[Passage to read — start]

As Newcomb's problem was explained to me long ago, the predictor has a very high historical accuracy rate (think > 95% but not perfect) at guessing whether someone will take both boxes or only the opaque box. If the predictor thinks you will take both boxes, he leaves nothing in the opaque box. If he thinks you will take only the opaque box, he leaves a million dollars in it for you.

* From an expected value perspective, one can make an argument that taking only the opaque box is the right move. More than 95% of the time, you will get the million dollars.

* From a dominant strategy perspective, one can argue for taking both boxes. The predictor has already decided, after all, to put the million in the opaque box or not, so whatever the predictor has done, I should take both boxes.

As for why it is sometimes referred to as a paradox, I suppose it depends on who you ask. Some argue that backward causality is an issue (my choosing both boxes is in effect causing the predictor to act in a certain way earlier in time), which is strange and could be labeled as paradoxical I suppose.

Anyway, put me down as a one-boxer. And once I get an AI Go program on my machine, I'll probably blindly take its advice.

[Passage to read — finish]

• **Exercise directions**: Restate the passage on Newcomb's problem, beginning at the words containing "As for why it" and stopping after "take its advice.", and swap "one-boxer" for "two-boxer".

[Entries supplied — start]

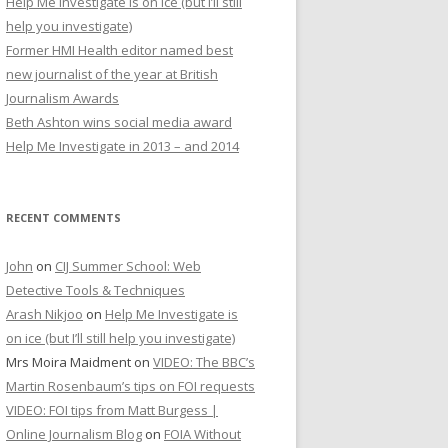
Help Me Investigate is on ice (but I’ll still
r
help you investigate)
:
Former HMI Health editor named best
new journalist of the year at British
Journalism Awards
Beth Ashton wins social media award
Help Me Investigate in 2013 – and 2014
RECENT COMMENTS
John
on
CIJ Summer School: Web
Detective Tools & Techniques
Arash Nikjoo
on
Help Me Investigate is
on ice (but I’ll still help you investigate)
Mrs Moira Maidment
on
VIDEO: The BBC’s
Martin Rosenbaum’s tips on FOI requests
VIDEO: FOI tips from Matt Burgess |
Online Journalism Blog
on
FOIA Without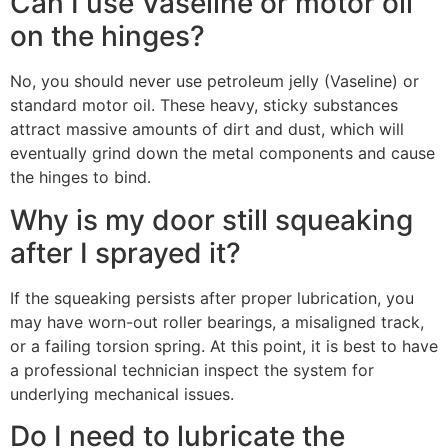
Can I use Vaseline or motor oil
on the hinges?
No, you should never use petroleum jelly (Vaseline) or
standard motor oil. These heavy, sticky substances
attract massive amounts of dirt and dust, which will
eventually grind down the metal components and cause
the hinges to bind.
Why is my door still squeaking
after I sprayed it?
If the squeaking persists after proper lubrication, you
may have worn-out roller bearings, a misaligned track,
or a failing torsion spring. At this point, it is best to have
a professional technician inspect the system for
underlying mechanical issues.
Do I need to lubricate the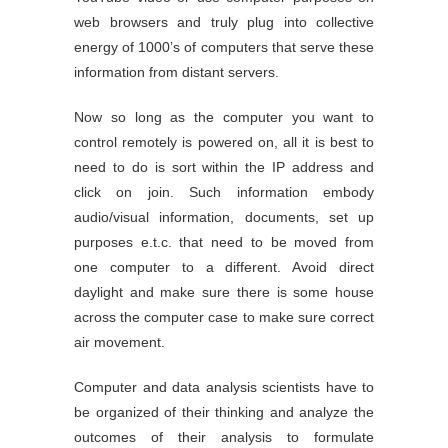
web browsers and truly plug into collective
energy of 1000’s of computers that serve these
information from distant servers.
Now so long as the computer you want to
control remotely is powered on, all it is best to
need to do is sort within the IP address and
click on join. Such information embody
audio/visual information, documents, set up
purposes e.t.c. that need to be moved from
one computer to a different. Avoid direct
daylight and make sure there is some house
across the computer case to make sure correct
air movement.
Computer and data analysis scientists have to
be organized of their thinking and analyze the
outcomes of their analysis to formulate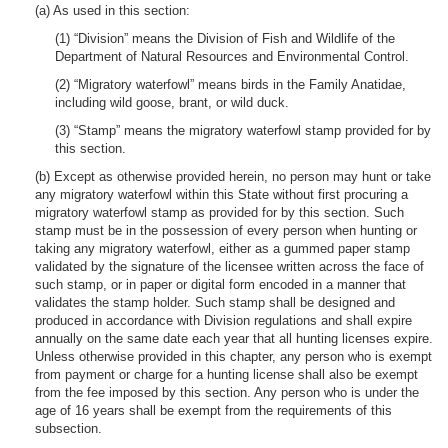
(a) As used in this section:
(1) “Division” means the Division of Fish and Wildlife of the
Department of Natural Resources and Environmental Control.
(2) “Migratory waterfowl” means birds in the Family Anatidae,
including wild goose, brant, or wild duck.
(3) “Stamp” means the migratory waterfowl stamp provided for by
this section.
(b) Except as otherwise provided herein, no person may hunt or take
any migratory waterfowl within this State without first procuring a
migratory waterfowl stamp as provided for by this section. Such
stamp must be in the possession of every person when hunting or
taking any migratory waterfowl, either as a gummed paper stamp
validated by the signature of the licensee written across the face of
such stamp, or in paper or digital form encoded in a manner that
validates the stamp holder. Such stamp shall be designed and
produced in accordance with Division regulations and shall expire
annually on the same date each year that all hunting licenses expire.
Unless otherwise provided in this chapter, any person who is exempt
from payment or charge for a hunting license shall also be exempt
from the fee imposed by this section. Any person who is under the
age of 16 years shall be exempt from the requirements of this
subsection.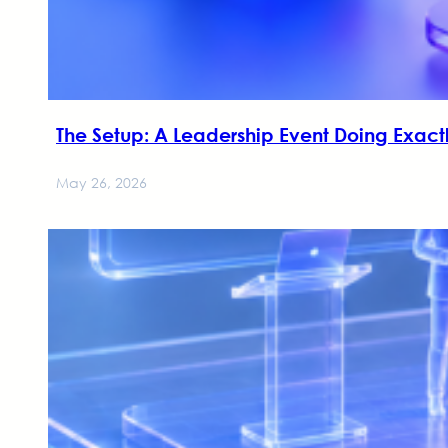
The Setup: A Leadership Event Doing Exactl
May 26, 2026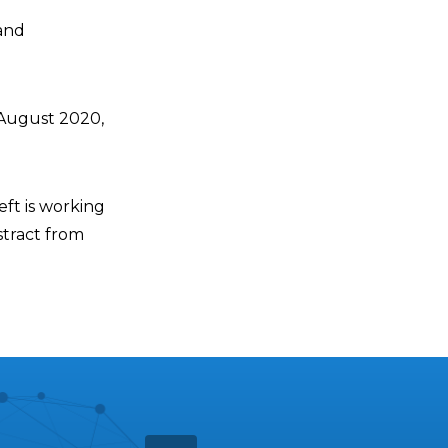
 and
 August 2020,
eft is working
stract from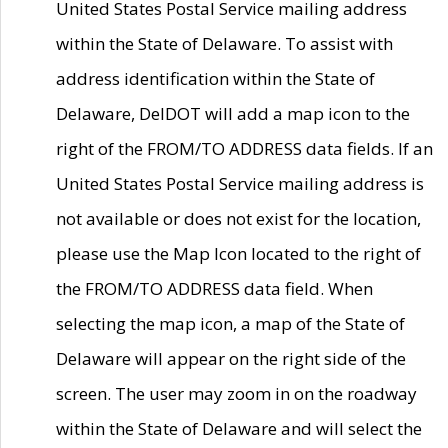
United States Postal Service mailing address
within the State of Delaware. To assist with
address identification within the State of
Delaware, DelDOT will add a map icon to the
right of the FROM/TO ADDRESS data fields. If an
United States Postal Service mailing address is
not available or does not exist for the location,
please use the Map Icon located to the right of
the FROM/TO ADDRESS data field. When
selecting the map icon, a map of the State of
Delaware will appear on the right side of the
screen. The user may zoom in on the roadway
within the State of Delaware and will select the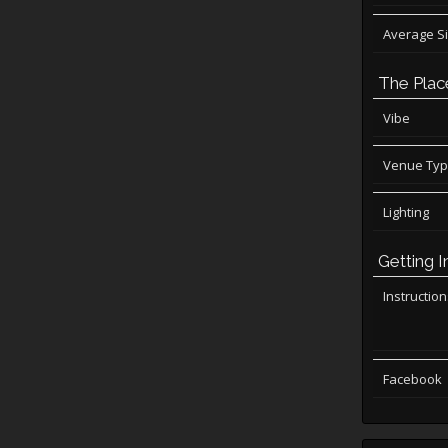
Average S
The Plac
Vibe
Venue Ty
Lighting
Getting I
Instructio
Facebook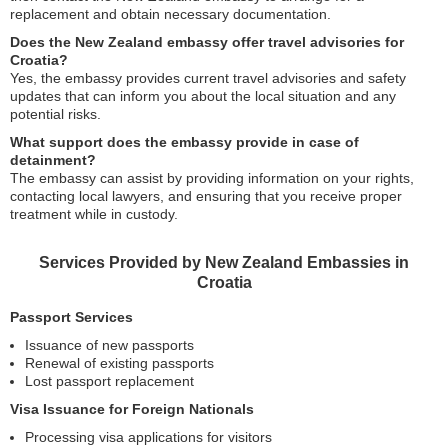
replacement and obtain necessary documentation.
Does the New Zealand embassy offer travel advisories for
Croatia?
Yes, the embassy provides current travel advisories and safety
updates that can inform you about the local situation and any
potential risks.
What support does the embassy provide in case of
detainment?
The embassy can assist by providing information on your rights,
contacting local lawyers, and ensuring that you receive proper
treatment while in custody.
Services Provided by New Zealand Embassies in
Croatia
Passport Services
Issuance of new passports
Renewal of existing passports
Lost passport replacement
Visa Issuance for Foreign Nationals
Processing visa applications for visitors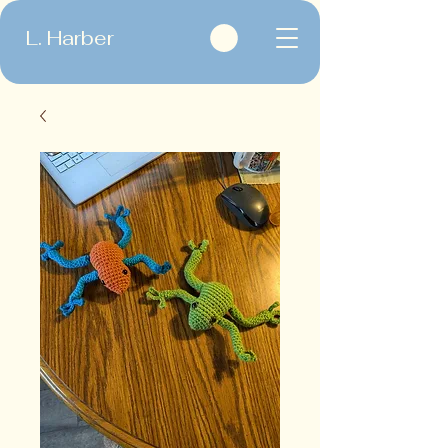
L. Harber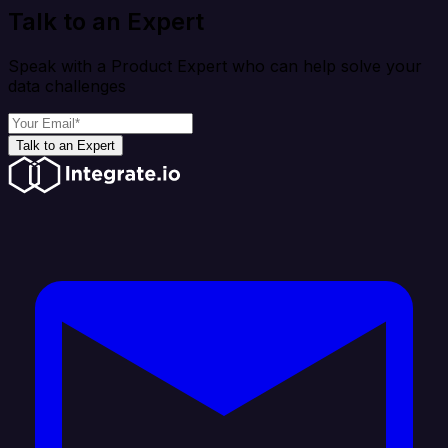
Talk to an Expert
Speak with a Product Expert who can help solve your
data challenges
Talk to an Expert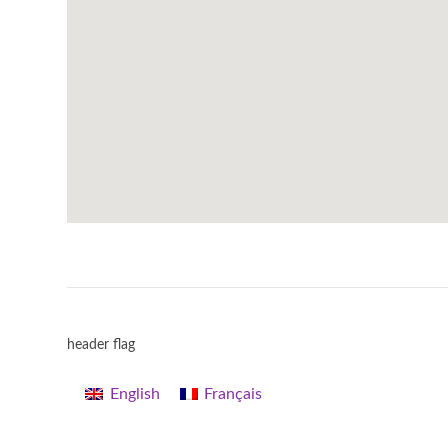
header flag
English
Français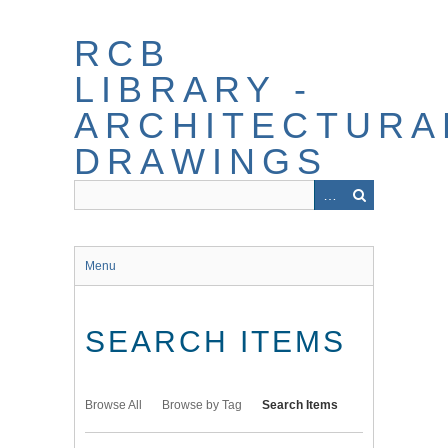
Skip
to
RCB
main
content
LIBRARY -
ARCHITECTURA
DRAWINGS
Menu
SEARCH ITEMS
Browse All
Browse by Tag
Search Items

[Entries supplied — finish]

• **Answer space**:
As for why it is sometimes referred to as a paradox, I suppose it depends on who you ask. Some argue that backward causality is an issue (my choosing both boxes is in effect causing the predictor to act in a certain way earlier in time), which is strange and could be labeled as paradoxical I suppose.

Anyway, put me down as a two-boxer. And once I get an AI Go program on my machine, I'll probably blindly take its advice.